By Rachel Sachs
Earlier today, the House Energy and Commerce Committee released the most recent draft of the 21st Century Cures Act, in time for it to be marked up by the Health Subcommittee tomorrow. At 300 pages, the new draft adds back in a number of provisions that were excised from the previous, 200-page iteration of the draft. I haven’t had time to uncover all of the new additions just yet, but given that this is my third blog post on the subject, I wanted to highlight some of the ways in which this version differs (and doesn’t differ) from the last draft.
First, many parts of the draft have remained the same from the last version. The Medical Product Innovation Advisory Commission I had expressed excitement about in my first blog post about the Act remains absent. And today’s draft retains the last version’s addition to the NIH budget of an extra $2 billion each year for five years beginning in fiscal year 2016, which I blogged about last month.
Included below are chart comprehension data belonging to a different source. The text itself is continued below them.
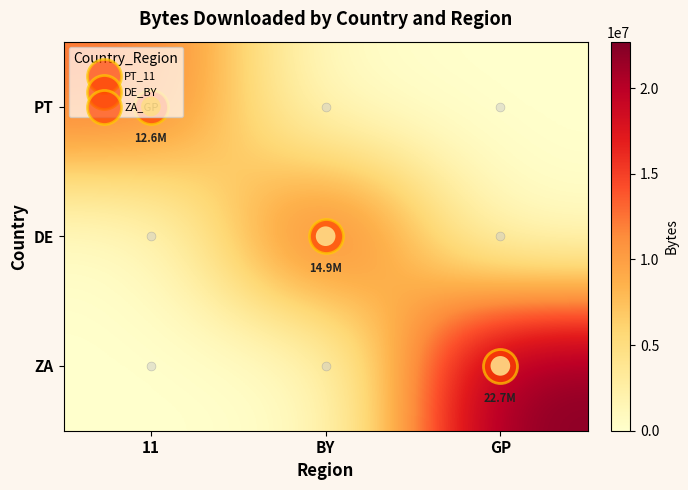

What is the spread (max minus min) of values at GP?

22718416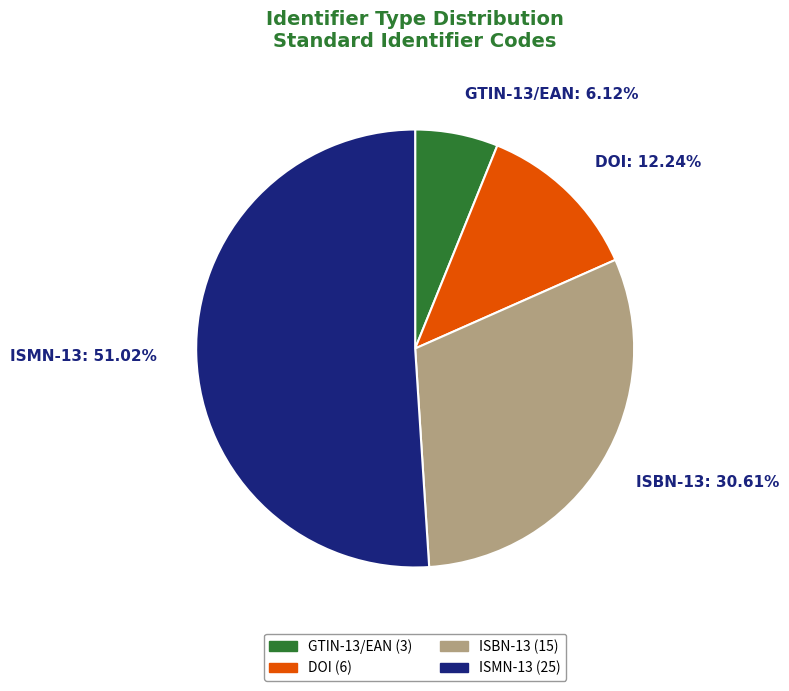

What is the ratio of the value at ISBN-13 to the value at GTIN-13/EAN?

5.0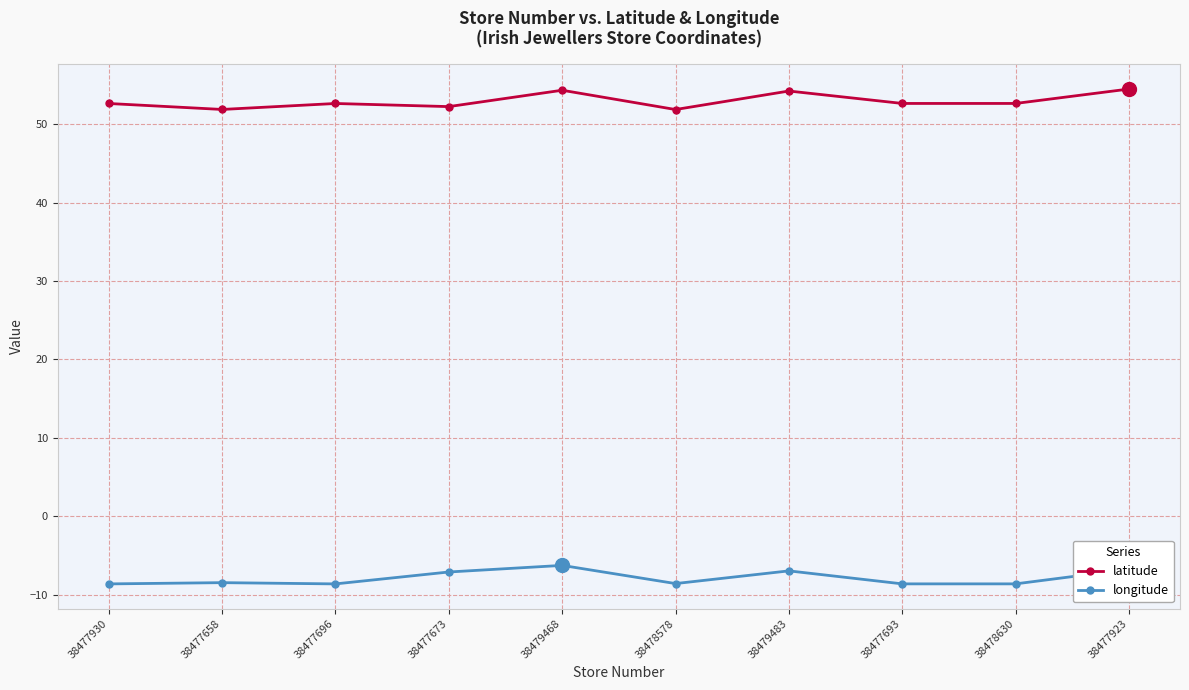

What is the difference between the latitude values at 38477658 and 38479483?

2.4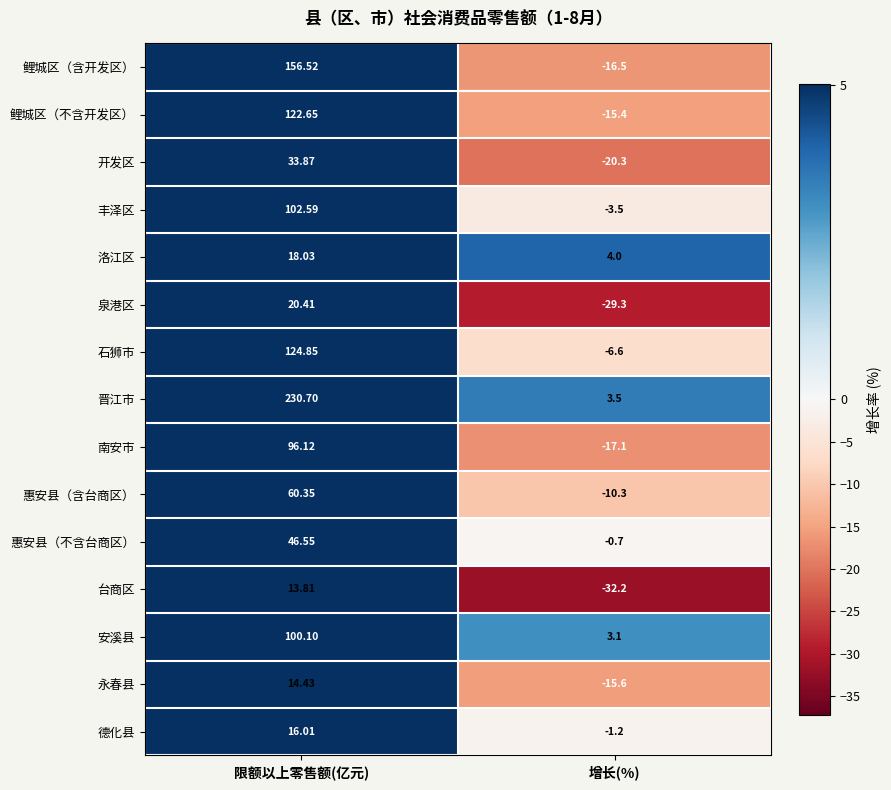

Which category has the highest value in the 石狮市 series?

限额以上零售额(亿元)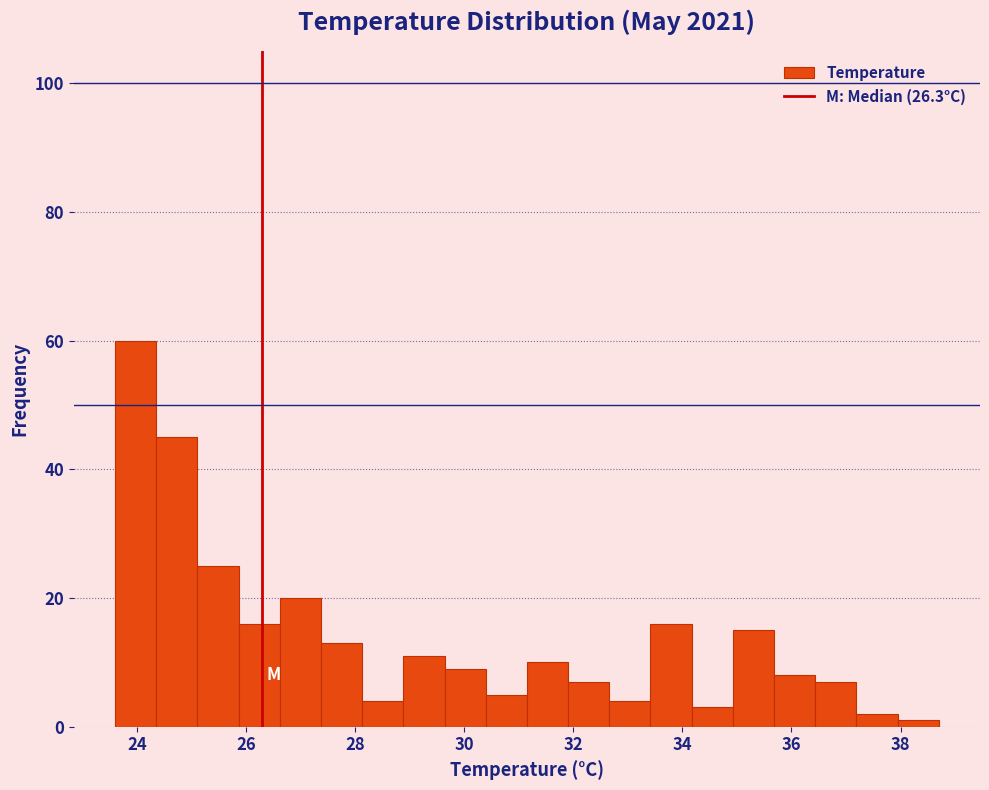

Around what value on the x-axis is the tallest bar? Give the approximate position of its centre, as read against the axis.

24.0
Second, the new draft has added back in some of the exclusivity provisions that were excised from the previous version. The first of the exclusivity provisions provides for an additional six months of exclusivity for drugs which are approved for a new indication for a rare disease or condition (section 2151). The second is a reauthorization of an existing exclusivity system, the Priority Review Voucher for Rare Pediatric Diseases (section 2152), which previously contained a sunset provision of March 17, 2016. For those who are interested, Alexander Gaffney has a lengthy regulatory explainer of the FDA’s authority to issue Priority Review Vouchers for both pediatric diseases and neglected tropical diseases over at RAPS. But importantly, the new draft still does not contain the 15-year exclusivity period for “dormant therapies” present in the first draft of the Act.
Third and finally, the Act contains a section under the heading of “Encouraging the Development and Responsible Use of New Antimicrobial Drugs” (section 2123). This is not actually a new provision – it was in both of the previous drafts – but I’ve just now noticed it. It’s particularly interesting because the way in which the Act proposes to encourage the development of new drugs is to provide for higher Medicare payments for certain antimicrobial drugs. Kevin Outterson has previously addressed the question of insurance reimbursement for antibiotics, and I’ve just finished a draft of a paper on the broader potential of prescription drug reimbursement to serve as a prize-like innovation incentive, rather than simply as a mechanism for achieving access to medicines. This proposal employs a number of the strategies I lay out as possible advantages of reimbursement over other statutory or regulatory reforms, and I will be watching it closely as the draft moves forward.
This draft is changing and moving extremely quickly. I’ll be very interested to continue tracking its progress through the Committee!